Bounding box coordinate data:
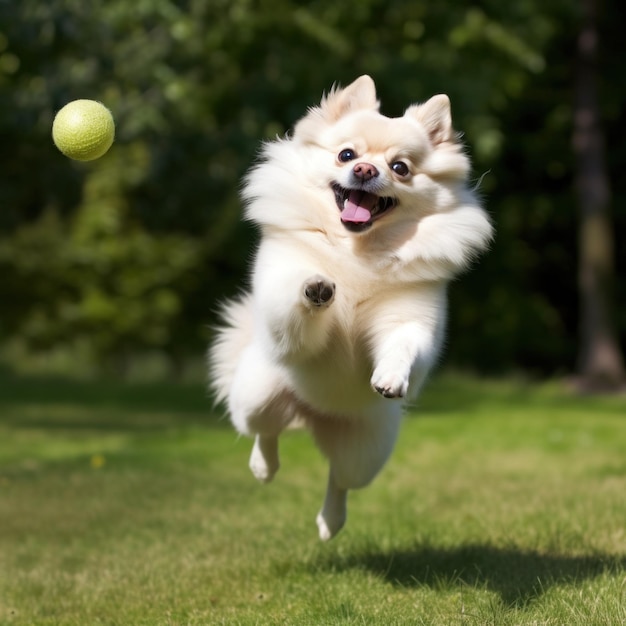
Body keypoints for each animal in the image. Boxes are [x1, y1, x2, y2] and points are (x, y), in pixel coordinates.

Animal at [210, 77, 492, 536]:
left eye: (400, 167)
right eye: (347, 154)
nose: (364, 170)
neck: (358, 251)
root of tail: (314, 415)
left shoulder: (409, 320)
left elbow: (403, 344)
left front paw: (391, 376)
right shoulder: (283, 310)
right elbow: (294, 302)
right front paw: (315, 287)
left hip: (366, 450)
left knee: (339, 479)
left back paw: (330, 521)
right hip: (257, 395)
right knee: (265, 433)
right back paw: (263, 468)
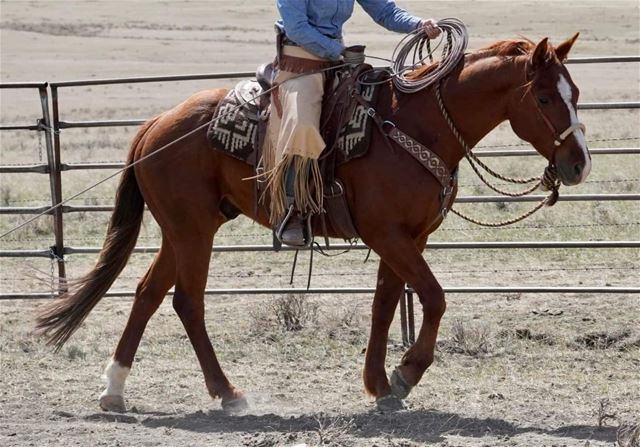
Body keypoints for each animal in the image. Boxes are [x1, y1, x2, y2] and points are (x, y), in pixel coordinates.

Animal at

• [Description of the task] Leave out the pictures and give the rest of the records again exactly.

• [Written solution]
Body keypoints for each animal in the image. Boxes are [x1, y1, x2, y2] and points are (x, y), in pixel coordinates.

Animal at [210, 77, 492, 536]:
left eye: (400, 167)
right eye: (347, 154)
nose: (364, 170)
neck: (358, 251)
root of tail: (314, 415)
left shoulder: (409, 320)
left elbow: (403, 344)
left front paw: (391, 376)
right shoulder: (283, 310)
right elbow: (294, 302)
right front paw: (315, 287)
left hip: (366, 450)
left knee: (339, 479)
left back paw: (330, 521)
right hip: (257, 395)
right knee: (265, 433)
right back paw: (263, 468)
Body keypoints for each animal in the image. Boxes are [x1, y1, x2, y2] and points are (x, y), in pixel coordinates.

Animal at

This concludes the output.